La vérité, aussi, est que «Monseigneur» (l’un de ses surnoms de la rue des Italiens où l’on se moquait volontiers du «sabre et du goupillon») pouvait être un adorable camarade de reportage doublé d’un caractère parfois ombrageux. Pour avoir, avec lui, interviewé plusieurs hauts responsables religieux sur les questions relatives à l’éthique médicale, nous gardons le souvenir d’une rigueur sans faille, de colères rentrées, d’une volonté acharnée de débattre pour coûte que coûte, l’emporter sur le terrain de la foi et des idées.

Les nouvelles équations auxquelles sont aujourd’hui confrontées les religions

Et nous gardons aussi le souvenir d’un immense appétit: chercher sans cesse à comprendre ce qu’il ne maîtrisait pas. S’informer sur les avancées continuelles de la médecine quand cette dernière s’approche dangereusement de la religion –qu’il s’agisse de la conception in vitro des êtres humains ou de leur disparition. Nous gardons ainsi le souvenir de dizaines d’heures passées à débattre des responsabilités du Vatican dans le maintien de ses interdits définitifs sur l’usage du préservatif, alors même que progressait l’épidémie de sida.

D’innombrables échanges, encore, sur les avis les plus pointus du Comité national consultatif d’éthique, sur les conséquences de la procréation médicalement assistée et de son extension annoncée «à toutes les femmes», ou sur celle du développement de la pratique marchande de la «gestation pour autrui». Sur les insuffisances criantes des soins palliatifs en France ou sur la tragique affaire Vincent Lambert.

Il s’agissait alors, à ses yeux, de bien saisir tous les paramètres des nouvelles équations auxquelles sont aujourd’hui confrontées les religions –la catholique au tout premier chef.
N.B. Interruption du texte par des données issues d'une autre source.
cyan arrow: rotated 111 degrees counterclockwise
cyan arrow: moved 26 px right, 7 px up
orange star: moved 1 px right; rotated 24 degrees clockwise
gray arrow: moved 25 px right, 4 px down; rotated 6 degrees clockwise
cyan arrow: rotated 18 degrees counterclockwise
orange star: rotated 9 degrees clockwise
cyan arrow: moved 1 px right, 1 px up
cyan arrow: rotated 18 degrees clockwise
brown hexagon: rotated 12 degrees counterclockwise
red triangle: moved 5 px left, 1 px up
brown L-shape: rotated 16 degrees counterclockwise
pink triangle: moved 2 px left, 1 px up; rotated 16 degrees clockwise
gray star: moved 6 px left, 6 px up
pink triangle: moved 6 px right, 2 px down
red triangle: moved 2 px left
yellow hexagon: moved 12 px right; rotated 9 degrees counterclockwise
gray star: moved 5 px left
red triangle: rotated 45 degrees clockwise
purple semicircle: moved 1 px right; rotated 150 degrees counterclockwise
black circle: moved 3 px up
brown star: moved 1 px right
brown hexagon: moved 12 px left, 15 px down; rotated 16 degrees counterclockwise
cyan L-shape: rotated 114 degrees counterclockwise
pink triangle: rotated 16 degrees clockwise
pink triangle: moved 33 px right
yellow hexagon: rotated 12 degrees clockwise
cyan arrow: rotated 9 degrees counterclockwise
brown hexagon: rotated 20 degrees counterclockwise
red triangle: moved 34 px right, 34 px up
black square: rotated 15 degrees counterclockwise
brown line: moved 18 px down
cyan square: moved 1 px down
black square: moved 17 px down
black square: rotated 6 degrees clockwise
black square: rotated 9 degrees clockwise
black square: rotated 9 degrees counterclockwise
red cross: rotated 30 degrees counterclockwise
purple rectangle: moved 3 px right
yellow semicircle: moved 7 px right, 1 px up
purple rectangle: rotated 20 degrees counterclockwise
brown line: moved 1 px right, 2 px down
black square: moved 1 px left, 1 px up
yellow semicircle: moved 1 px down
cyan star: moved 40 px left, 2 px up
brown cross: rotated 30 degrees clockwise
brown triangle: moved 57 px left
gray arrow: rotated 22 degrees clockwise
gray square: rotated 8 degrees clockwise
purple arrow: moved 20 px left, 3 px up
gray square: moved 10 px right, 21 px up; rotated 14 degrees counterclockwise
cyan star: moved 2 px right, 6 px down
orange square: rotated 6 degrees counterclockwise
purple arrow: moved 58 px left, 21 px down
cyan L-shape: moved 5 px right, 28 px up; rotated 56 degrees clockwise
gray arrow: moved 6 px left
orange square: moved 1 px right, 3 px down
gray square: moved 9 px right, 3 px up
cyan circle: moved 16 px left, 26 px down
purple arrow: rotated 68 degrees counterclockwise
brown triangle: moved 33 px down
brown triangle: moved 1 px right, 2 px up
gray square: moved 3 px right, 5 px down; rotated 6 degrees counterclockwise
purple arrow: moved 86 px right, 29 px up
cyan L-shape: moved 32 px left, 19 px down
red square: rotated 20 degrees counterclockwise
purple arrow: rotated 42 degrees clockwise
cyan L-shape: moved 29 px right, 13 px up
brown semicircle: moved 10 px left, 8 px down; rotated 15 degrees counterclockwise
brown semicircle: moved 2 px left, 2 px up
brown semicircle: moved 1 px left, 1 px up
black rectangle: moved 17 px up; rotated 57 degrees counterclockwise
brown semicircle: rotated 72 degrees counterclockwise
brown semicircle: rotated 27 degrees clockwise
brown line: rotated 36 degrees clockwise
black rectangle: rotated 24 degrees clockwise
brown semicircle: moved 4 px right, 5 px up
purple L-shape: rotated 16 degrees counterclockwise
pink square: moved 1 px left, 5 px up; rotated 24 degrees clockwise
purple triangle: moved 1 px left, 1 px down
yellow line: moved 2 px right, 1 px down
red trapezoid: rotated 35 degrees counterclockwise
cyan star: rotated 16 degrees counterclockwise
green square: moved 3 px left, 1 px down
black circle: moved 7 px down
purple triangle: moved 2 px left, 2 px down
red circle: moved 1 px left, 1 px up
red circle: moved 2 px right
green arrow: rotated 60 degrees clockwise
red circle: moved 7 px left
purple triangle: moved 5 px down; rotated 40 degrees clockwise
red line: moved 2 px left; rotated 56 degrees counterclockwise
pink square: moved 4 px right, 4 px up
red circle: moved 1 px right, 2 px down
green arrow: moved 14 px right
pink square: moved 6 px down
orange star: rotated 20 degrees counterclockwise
Puis il lui fallut, plus récemment, parvenir à prendre la pleine mesure, les raisons et les conséquences du séisme que traverse cette Église confrontée aux scandales de pédophilie.

On peut, pour prendre la mesure de ce qui fut pour lui, une forme de chemin de croix, relire l’attaque de son dernier papier pour Slate: «On a beau dérouler, comme je le fais en journaliste depuis vingt ans, le tapis malodorant des agressions sexuelles dans l’Église, je me disais, en apprenant la nouvelle ce samedi 22 février: pas lui, pas ça! Pas Jean Vanier, sanctifié de son vivant, enterré il y a moins d’un an dans les odeurs d’encens, célébré en France comme au Canada, dont le père fut gouverneur général à Paris.»

Un papier où ce grand pudique osait ainsi, publiquement, se confier sur ce douloureux affrontement avec une réalité insupportable trop longtemps et trop bien cachée. Nous garderons en mémoire, aussi, cette confidence.